In this week’s “Shipping Number of the Week”, BIMCO’s Shipping Analyst, Filipe Gouveia, examines the rise in coal shipments to India, the world’s second largest importer of coal.
According to BIMCO, India, the world’s second largest coal importer, saw its electricity generation rise 9% y/y between January and July 2024. Power generation from coal rose 13% y/y, compensating a 6% y/y decrease in hydro power generation due to low water levels. Since 2022, all power plants in India have been under a mandate to blend a minimum ratio of imported coal in their electricity generation to ensure supplies and avoid blackouts. This ratio was set at 4% for the period between 27 June and 15 October 2024, down from 6% previously.
Between January and August 2024, coal shipments to India rose 10% y/y, outpacing an 8% y/y increase in domestic coal mining. Thermal coal shipments were a key driver, supported by strong electricity demand and coal import mandates. During the rest of 2024, growth may slow as demand cools
… said Filipe Gouveia, adding that dry bulk carriers in the capesize and panamax segments benefited the most from an increase in coal cargoes, as we saw a shift towards larger ships transporting coal to India. So far in 2024, cargoes aboard supramax ships stagnated and their cargo share of coal shipments to India fell to 21% from 23% in 2023.
Indonesia is the origin of 45% of India’s seaborne coal imports, nearly all of which is thermal coal. Supramax ships are sometimes preferred for these routes due to limited crane availability or draft restrictions in smaller ports.

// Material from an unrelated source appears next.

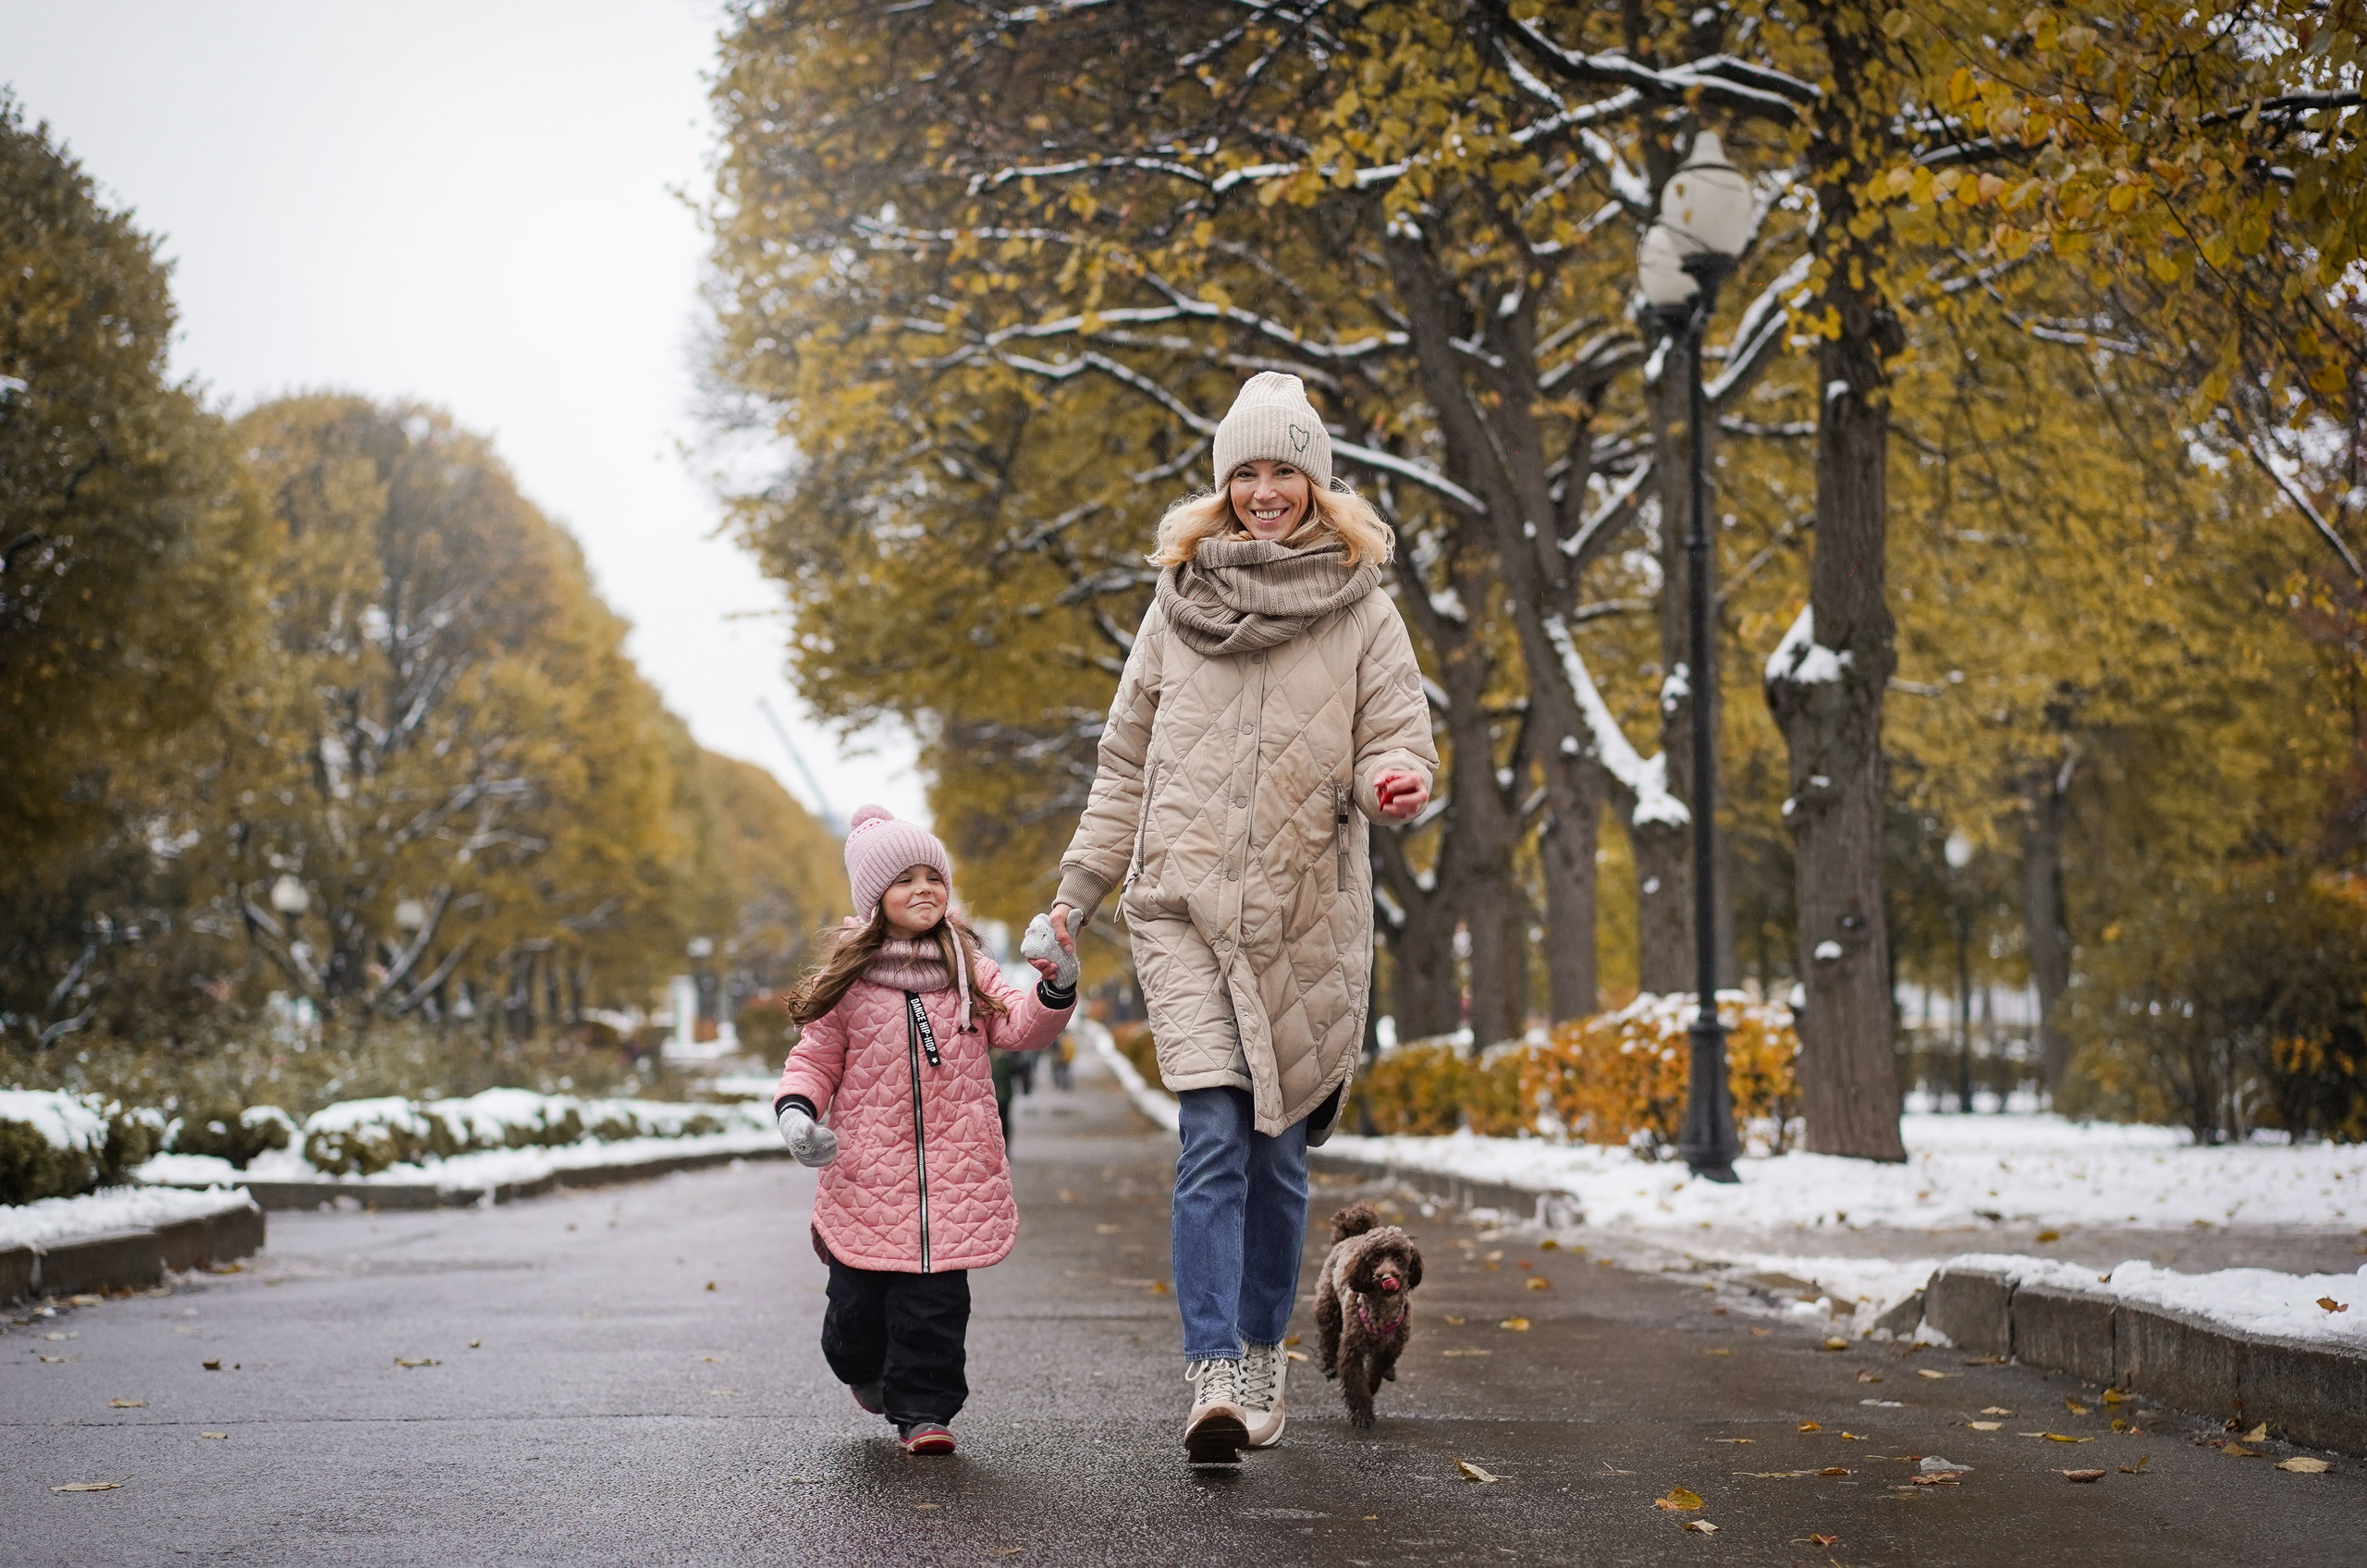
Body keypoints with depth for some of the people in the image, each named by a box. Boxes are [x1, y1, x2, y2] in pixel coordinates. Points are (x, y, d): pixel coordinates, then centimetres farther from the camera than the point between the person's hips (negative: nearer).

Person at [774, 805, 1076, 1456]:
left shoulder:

Although shipments have surged so far in 2024, they may grow at a slower rate over the rest of the year. The monsoon rains in India ramped up in August after a slow start, leading to 26% y/y increase in water levels in reservoirs. This should allow hydro power generation to recover, reducing coal demand.

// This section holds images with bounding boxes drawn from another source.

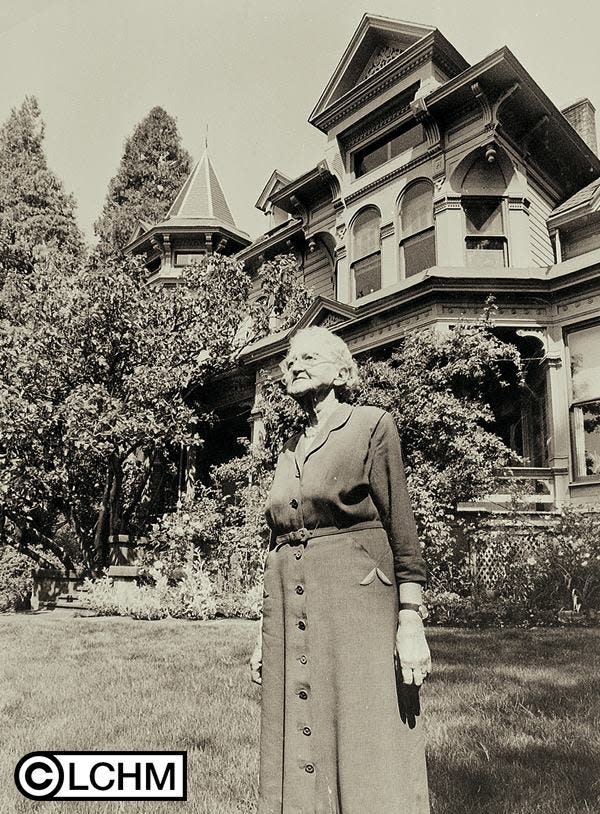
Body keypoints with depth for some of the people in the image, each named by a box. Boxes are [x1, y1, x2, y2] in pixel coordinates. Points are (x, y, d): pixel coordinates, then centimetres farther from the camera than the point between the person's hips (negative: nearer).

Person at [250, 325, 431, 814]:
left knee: (368, 759, -2)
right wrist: (265, 633, 16)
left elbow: (401, 527, -5)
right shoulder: (289, 452, 17)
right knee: (298, 761, 10)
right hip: (292, 612, 6)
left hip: (356, 603, -6)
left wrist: (411, 622, -12)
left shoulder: (373, 426, 0)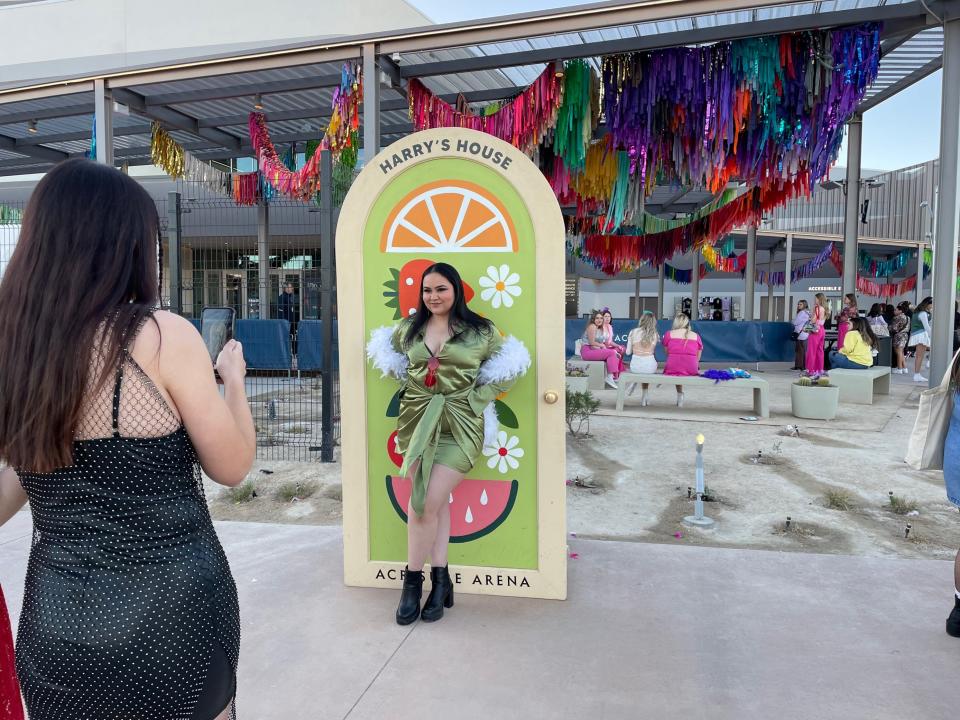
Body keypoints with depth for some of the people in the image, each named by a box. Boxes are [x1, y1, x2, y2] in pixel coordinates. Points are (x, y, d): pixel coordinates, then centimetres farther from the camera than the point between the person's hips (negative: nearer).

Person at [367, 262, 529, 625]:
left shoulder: (481, 331, 1)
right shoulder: (408, 329, 10)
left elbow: (509, 369, 5)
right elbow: (386, 356, 25)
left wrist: (476, 397, -3)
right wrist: (411, 384, 11)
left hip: (459, 423, -3)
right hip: (417, 419, 4)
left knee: (424, 505, -9)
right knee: (434, 503, 4)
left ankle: (413, 582, 8)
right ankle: (441, 581, 17)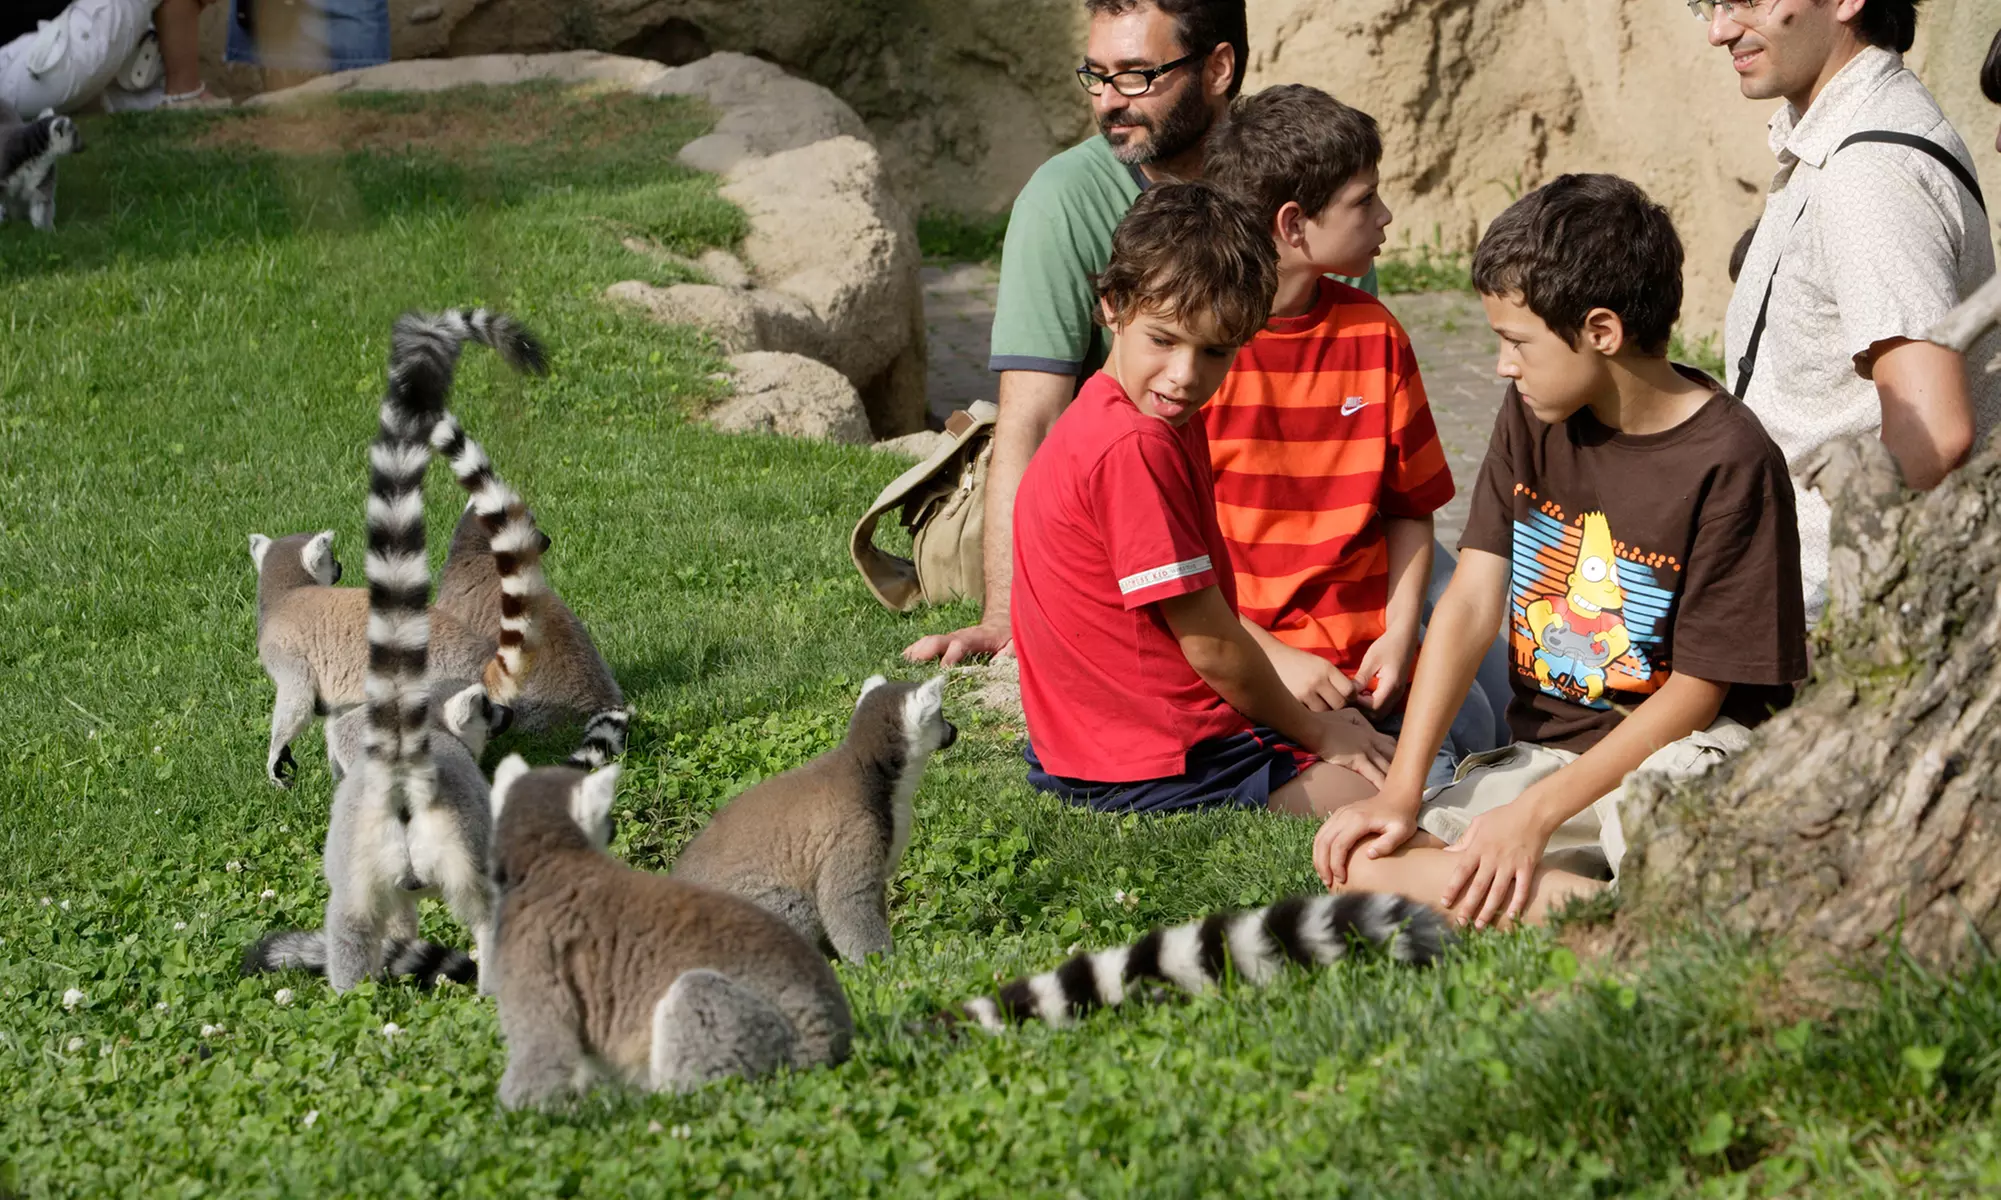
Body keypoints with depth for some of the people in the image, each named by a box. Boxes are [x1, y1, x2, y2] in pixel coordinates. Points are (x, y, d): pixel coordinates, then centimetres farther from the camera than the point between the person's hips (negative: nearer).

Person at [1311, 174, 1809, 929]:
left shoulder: (1731, 463, -14)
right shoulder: (1532, 416, 6)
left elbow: (1697, 690, -14)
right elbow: (1472, 599, 1)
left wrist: (1537, 812, -20)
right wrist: (1401, 790, -8)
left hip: (1681, 750, -7)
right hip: (1547, 747, 7)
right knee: (1361, 860, -18)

Coal inventories in power plants are also at healthy levels, with only 22 power plants at critical levels. It is still unknown whether the government will ease or eliminate coal import mandates in October, but should they do so, imports could grow at a slower rate.

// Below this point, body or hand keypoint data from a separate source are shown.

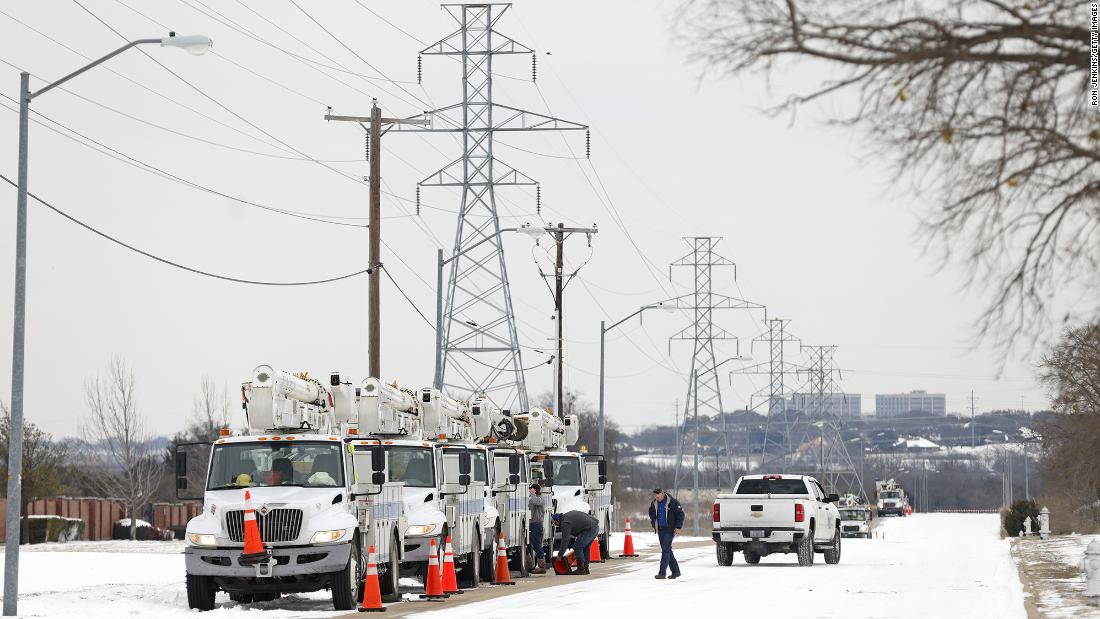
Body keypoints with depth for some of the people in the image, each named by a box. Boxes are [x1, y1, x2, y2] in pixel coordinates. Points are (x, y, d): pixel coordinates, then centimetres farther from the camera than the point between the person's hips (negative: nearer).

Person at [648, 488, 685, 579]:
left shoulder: (672, 502, -10)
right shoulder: (654, 504, 7)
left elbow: (680, 514, -6)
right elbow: (651, 513, 25)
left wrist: (678, 527, -11)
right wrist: (654, 524, 14)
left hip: (670, 530, -6)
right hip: (660, 530, 7)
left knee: (666, 550, -12)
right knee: (667, 550, 9)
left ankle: (662, 573, -15)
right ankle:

Gouveia concluded that, unlike in advanced economies where demand had peaked, or in China where significant investment in renewables was reducing demand, India’s coal demand was still expected to rise in the medium term. However, he noted that import demand growth would be limited by the country’s ambitious targets to increase domestic mining by an average of 7% per year until the end of the decade. If India were to reach its target, cargo growth would slow, although a reduction in volumes from current levels was unlikely.